Кто же теперь, особенно в более юные годы, хотя оправданное отвращение к людям уже часто заставляло его искать одиночества, не в силах, однако, долго сносить его безлюдья, тому я советую привыкать брать с собой в общество часть своего одиночества, то есть учиться и в обществе быть до некоторой степени одиноким. Он должен для этого не сообщать немедленно своих мыслей другим, а с другой стороны, не придавать большого значения тому, что говорят они; надо, напротив, не ждать от них многого в моральном и интеллектуальном отношениях и потому воспитывать в себе то равнодушие к их мнениям, которое является вернейшим средством всегда обнаруживать достохвальную терпимость. Тогда, пребывая среди людей, мы все же не будем так всецело поглощены их обществом, а получим больше возможности сохранить по отношению к ним чисто объективное положение; это предохранит нас от тесного соприкосновения с обществом и потому от всякого загрязнения или даже оскорбления. У нас есть даже хорошее драматическое изображение такой ограниченной или огражденной общительности в комедии Моратина
«Comedia nueva ó El Café»[151], именно в действующей там фигуре дона Педро, особенно во второй и третьей сценах первого акта. В этом смысле общество можно сравнить также с огнем, у которого умный греется в надлежащем отдалении, тогда как дурак прямо суется в него, чтобы потом, обжегшись, бежать в холод одиночества и жаловаться на то, что огонь жжёт.10) Зависть
свойственна человеку от природы; тем не менее это – порок и одновременно несчастье[152]. Нам надлежит поэтому считать ее врагом нашего счастья и стараться уничтожить ее как злого демона. К этому клонит Сенека, прекрасно замечая: «Nostra nos sine comparatione delectent: nunquam erit felix quem torquebit felicior»[153] (De ira, 3, 30), затем еще: «Quum adspexeris quot te antecedent, cogita quot sequantui»[154] (Письмо 15); итак, мы должны чаще брать в расчет тех, кому приходится хуже нашего, нежели тех, которые, как представляется, пользуются лучшим жребием. Даже когда нас постигнут настоящие бедствия, наиболее действительным, хотя из одного источника с завистью вытекающим утешением является для нас вид еще больших, чем наши, страданий, а затем общение с людьми, находящимися в одинаковом с нами положении, с sociis malorum[155].Это – об активной стороне зависти.
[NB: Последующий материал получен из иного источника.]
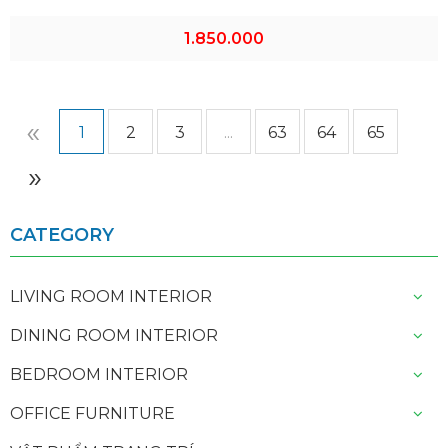
1.850.000
«
1
2
3
...
63
64
65
»
CATEGORY
LIVING ROOM INTERIOR
DINING ROOM INTERIOR
BEDROOM INTERIOR
OFFICE FURNITURE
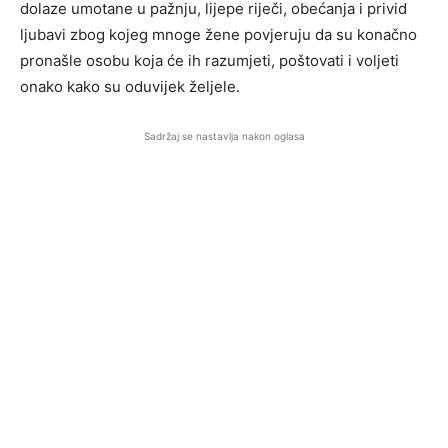
dolaze umotane u pažnju, lijepe riječi, obećanja i privid
ljubavi zbog kojeg mnoge žene povjeruju da su konačno
pronašle osobu koja će ih razumjeti, poštovati i voljeti
onako kako su oduvijek željele.
Sadržaj se nastavlja nakon oglasa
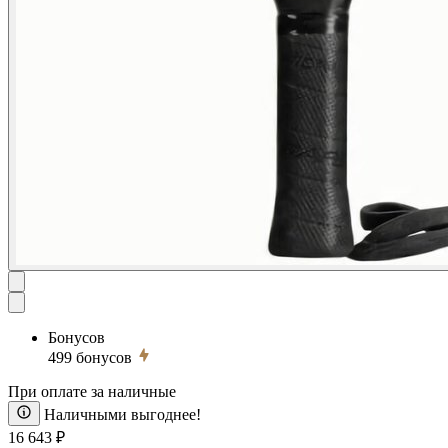
Бонусов
499
бонусов
При оплате за наличные
Наличными выгоднее!
16 643 ₽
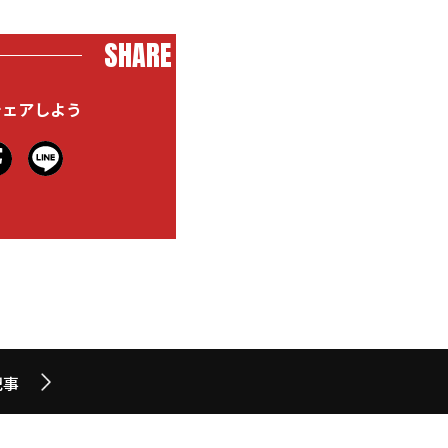
SHARE
シェアしよう
記事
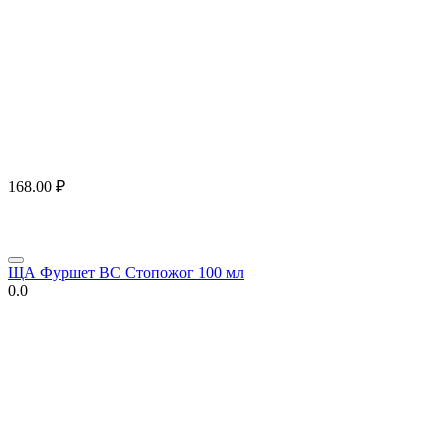
168.00
₽
ЩА Фуршет ВС Стопожог 100 мл
0.0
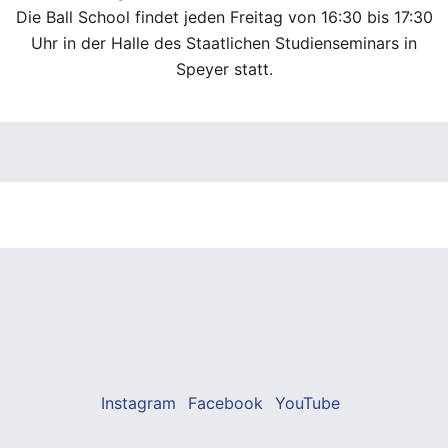
Die Ball School findet jeden Freitag von 16:30 bis 17:30
Uhr in der Halle des Staatlichen Studienseminars in
Speyer statt.
Instagram
Facebook
YouTube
Касательно ее пассивной стороны надо помнить, что никакая ненависть не бывает столь непримиримой, как зависть: вот почему мы не должны неустанно и ревностно стремиться к ее возбуждению в других, напротив, мы лучше бы сделали, если бы отказались от этого удовольствия, как и от некоторых иных, из-за их опасных последствий. Есть три вида аристократии:
1) аристократия рождения и ранга, 2) денежная аристократия, 3) аристократия духовная. Последняя, собственно говоря, самая почетная, да она и признается такой, – для этого нужно только время. Ведь сказал же Фридрих Великий: «Les ames privilègiées rangent a l’égal des souverains»[156], – слова эти именно были обращены к гофмаршалу, шокированному тем, что, в то время как министры и генералы ели за маршальском столом, Вольтеру было указано место за столом, где сидели лишь царствующие особы и принцы. Каждую из этих аристократий окружает толпа ее завистников, которые питают тайную злобу против всякого ее члена и, если им не приходится его бояться, стараются на разные лады дать ему понять: «Ты нисколько не лучше нас!» Но как раз эти усилия и выдают их убеждение в противном. Метод же, какому должны следовать те, кому завидуют, состоит в том, чтобы держать вдали всех, принадлежащих к этой толпе, и возможно более избегать всякого с ними соприкосновения, постоянно отделяя себя от них широкой пропастью; а где этого нельзя, там надо в высшей степени хладнокровно относиться к их усилиям, которые обречены на неудачу в самом своем источнике; и мы видим, что такой образ действий общепринят. Напротив, члены одной аристократии по большей части прекрасно и без зависти уживаются с членами двух остальных, ибо каждый преимуществу другой аристократии противопоставляет собственное.